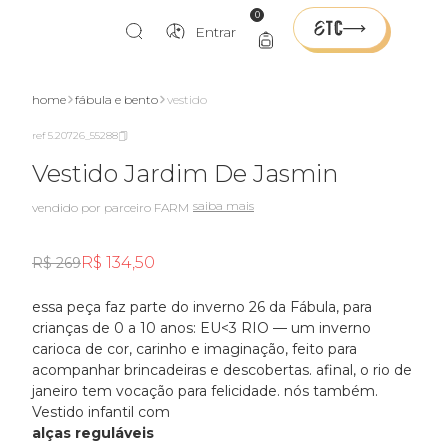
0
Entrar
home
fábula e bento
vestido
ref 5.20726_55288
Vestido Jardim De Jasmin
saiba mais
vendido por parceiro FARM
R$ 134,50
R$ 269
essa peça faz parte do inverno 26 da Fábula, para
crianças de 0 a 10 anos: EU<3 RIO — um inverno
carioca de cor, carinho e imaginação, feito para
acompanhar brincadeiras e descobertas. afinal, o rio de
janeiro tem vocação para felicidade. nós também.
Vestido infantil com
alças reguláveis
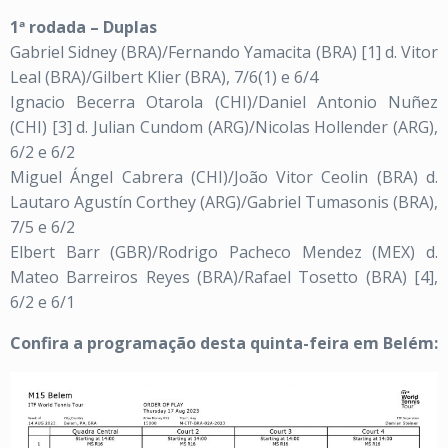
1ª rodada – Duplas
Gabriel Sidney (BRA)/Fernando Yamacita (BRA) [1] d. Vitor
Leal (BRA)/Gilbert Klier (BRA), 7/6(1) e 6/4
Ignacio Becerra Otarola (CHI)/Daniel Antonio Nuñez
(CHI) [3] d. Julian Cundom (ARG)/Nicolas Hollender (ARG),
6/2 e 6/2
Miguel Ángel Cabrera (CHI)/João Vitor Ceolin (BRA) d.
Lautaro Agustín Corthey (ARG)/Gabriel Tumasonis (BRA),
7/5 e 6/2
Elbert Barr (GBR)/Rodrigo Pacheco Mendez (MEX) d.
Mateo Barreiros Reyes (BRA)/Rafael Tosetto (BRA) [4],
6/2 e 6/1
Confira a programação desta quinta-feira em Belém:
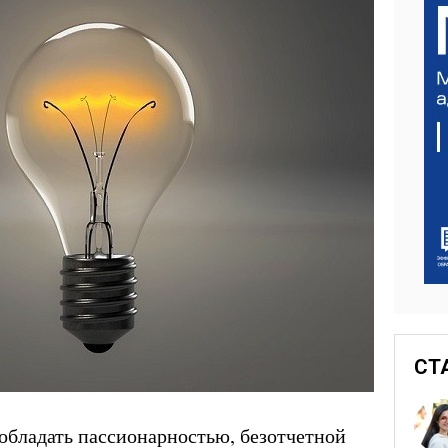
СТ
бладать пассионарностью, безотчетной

########################################

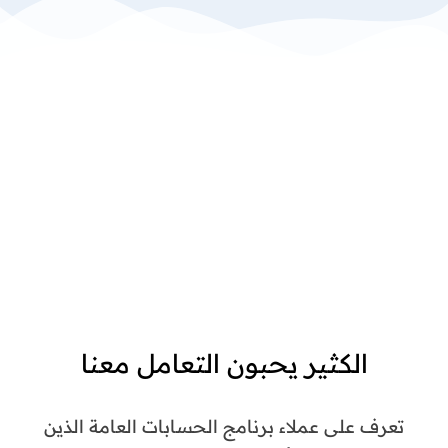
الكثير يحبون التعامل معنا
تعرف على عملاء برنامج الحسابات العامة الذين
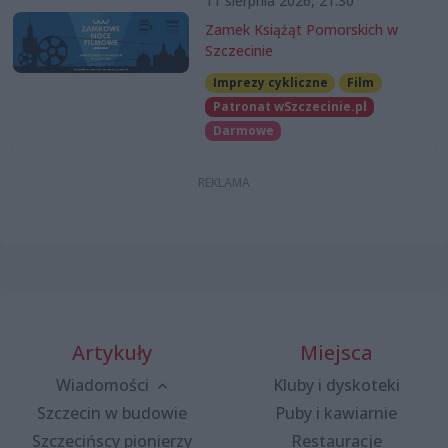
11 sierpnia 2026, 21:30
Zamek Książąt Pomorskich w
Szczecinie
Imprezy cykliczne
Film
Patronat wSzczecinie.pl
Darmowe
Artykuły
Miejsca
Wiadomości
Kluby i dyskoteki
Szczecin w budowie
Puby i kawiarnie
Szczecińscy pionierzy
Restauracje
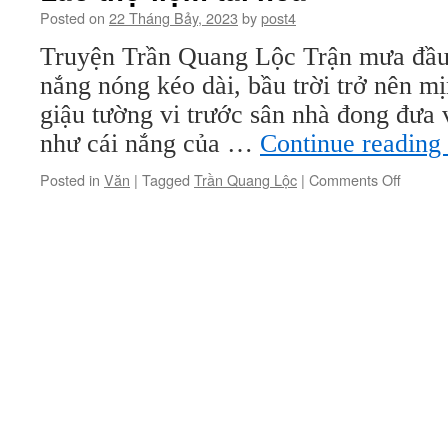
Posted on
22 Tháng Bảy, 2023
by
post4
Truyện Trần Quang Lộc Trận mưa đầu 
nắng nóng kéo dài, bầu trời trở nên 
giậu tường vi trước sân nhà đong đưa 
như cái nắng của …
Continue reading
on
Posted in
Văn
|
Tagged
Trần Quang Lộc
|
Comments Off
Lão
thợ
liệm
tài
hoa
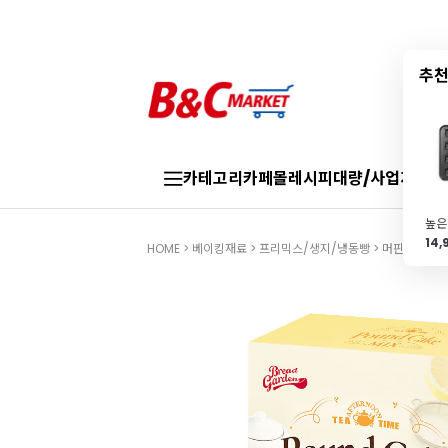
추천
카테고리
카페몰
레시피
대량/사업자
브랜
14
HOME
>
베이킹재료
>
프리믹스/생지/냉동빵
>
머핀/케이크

########################################

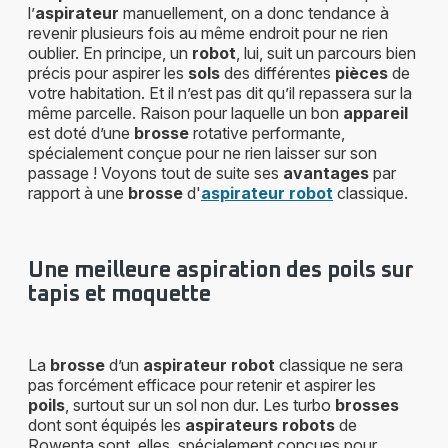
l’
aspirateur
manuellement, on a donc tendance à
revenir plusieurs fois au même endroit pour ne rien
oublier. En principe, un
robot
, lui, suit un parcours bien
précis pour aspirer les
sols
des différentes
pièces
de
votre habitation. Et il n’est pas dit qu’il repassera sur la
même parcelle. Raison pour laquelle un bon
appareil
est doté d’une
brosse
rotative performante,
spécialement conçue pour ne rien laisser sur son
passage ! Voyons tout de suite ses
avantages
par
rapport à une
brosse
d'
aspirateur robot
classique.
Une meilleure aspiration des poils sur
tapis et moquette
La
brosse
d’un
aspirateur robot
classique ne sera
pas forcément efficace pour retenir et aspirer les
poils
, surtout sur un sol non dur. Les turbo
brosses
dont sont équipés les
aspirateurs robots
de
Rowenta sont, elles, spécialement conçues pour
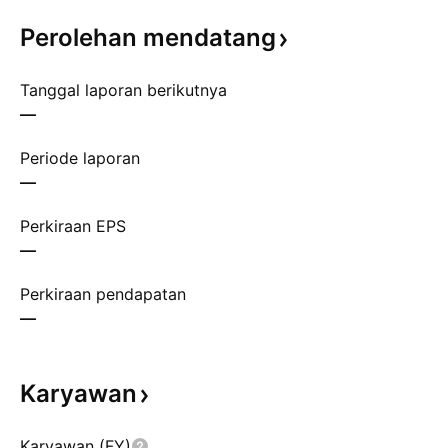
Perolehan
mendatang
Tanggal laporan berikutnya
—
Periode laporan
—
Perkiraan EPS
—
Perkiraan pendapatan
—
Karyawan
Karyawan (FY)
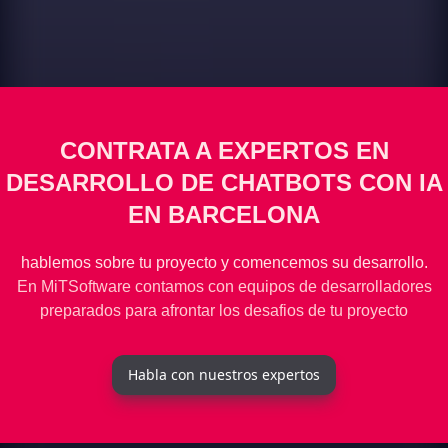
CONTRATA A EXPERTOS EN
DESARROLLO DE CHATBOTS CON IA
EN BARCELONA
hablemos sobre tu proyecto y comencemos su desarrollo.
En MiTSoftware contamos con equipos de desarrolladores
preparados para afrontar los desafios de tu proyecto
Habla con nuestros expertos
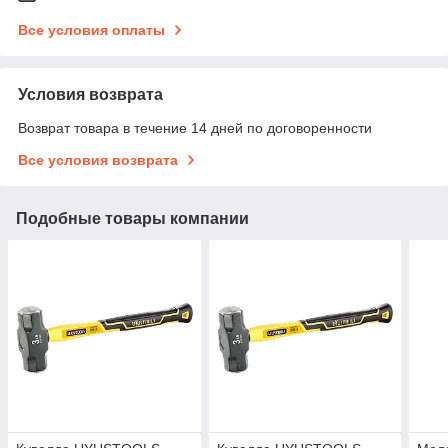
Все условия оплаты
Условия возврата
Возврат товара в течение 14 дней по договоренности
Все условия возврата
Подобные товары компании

########################################

— Problem to work on —
Where a picture appears in the records above, omit it, and transcribe exactly the stretch of lines from the one with "Mateo Barreiros Reyes" through the one with "бладать пассионарностью, безотчетной".

— Written response —
Mateo Barreiros Reyes (BRA)/Rafael Tosetto (BRA) [4],
6/2 e 6/1
Confira a programação desta quinta-feira em Belém:
СТ
бладать пассионарностью, безотчетной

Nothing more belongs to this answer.